Suggestions help me do my job. Suggestions from my colleagues help me see faults in my articles that I am overlooking. Suggestions from readers like you clue me into topics we should cover in the magazine. Getting that feedback can be tough, however. People sometimes assume that their advice won’t be welcome.
How open are you to suggestions, particularly from your shopfloor employees? I think manufacturers that don’t provide a means for those on the shop floor to offer ideas are doing their business a disservice.
Those people are positioned to identify process bottlenecks because they work through them every day. There’s a good chance they can suggest ways that will allow them to perform their duties more efficiently. And increased employee efficiency leads to increased profits.

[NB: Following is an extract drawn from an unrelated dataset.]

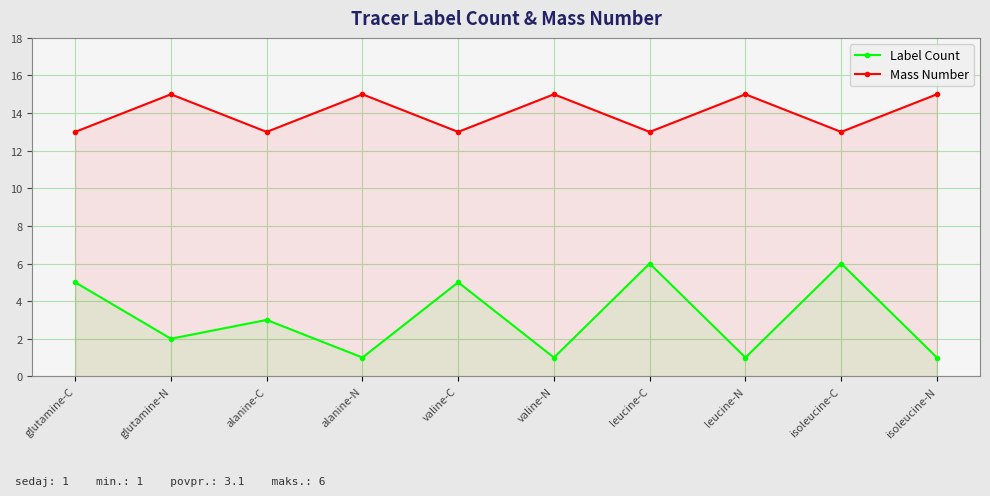

Reading left to right, what are all the values shown in this chart?

Label Count: glutamine-C=5	glutamine-N=2	alanine-C=3	alanine-N=1	valine-C=5	valine-N=1	leucine-C=6	leucine-N=1	isoleucine-C=6	isoleucine-N=1
Mass Number: glutamine-C=13	glutamine-N=15	alanine-C=13	alanine-N=15	valine-C=13	valine-N=15	leucine-C=13	leucine-N=15	isoleucine-C=13	isoleucine-N=15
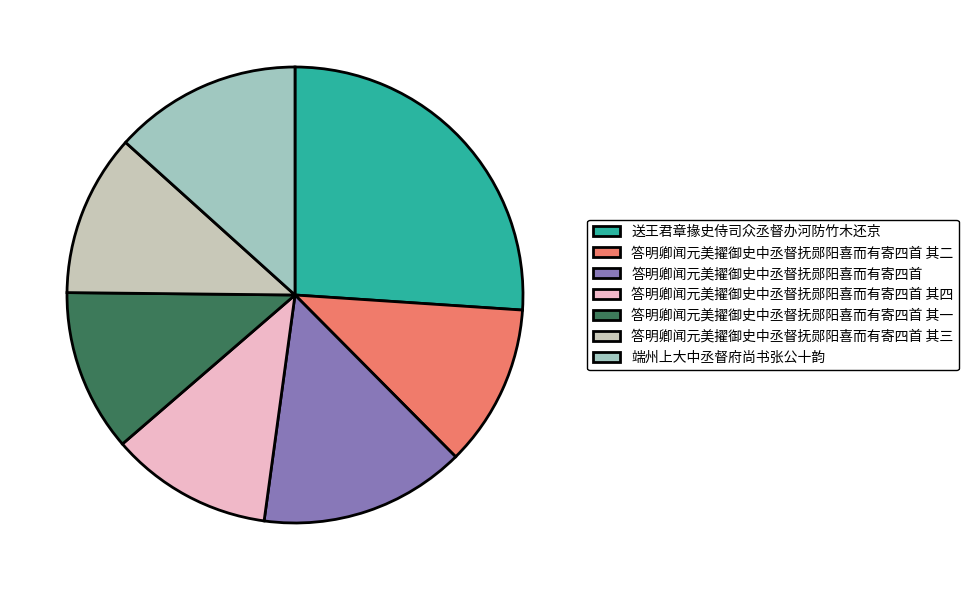

Count the number of slices in the pie.

7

The two most effective ways that I’ve seen manufacturers solicit information from their shopfloor employees are regular group meetings and prominent problem/solution boards. So which method is best for your company? I suggest you consider using both. That’s because they offer a comfortable communication platform for extroverts and introverts, respectively.
Unlike introverts, extroverts thrive in situations in which ideas are freely bandied about. Daily or weekly brainstorming sessions offer the ideal environment for them to trade ideas and shape more efficient processes.
Problem/solution boards can prove more effective at receiving introverts’ input. These boards are often used in shops striving to maintain a visual workplace. A simple dry-erase board allows employees to list a problem, offer a possible solution and possibly even estimate cost versus payback for the company. It should be located in a common area so all employees can plainly see the issues that have been identified. This helps spur corrective action.
It’s important that all employees know you are open to suggestions, and also that feedback will be supplied in a timely fashion. Employees who know managers are honestly considering their opinions are more likely to offer fresh ideas on a regular basis.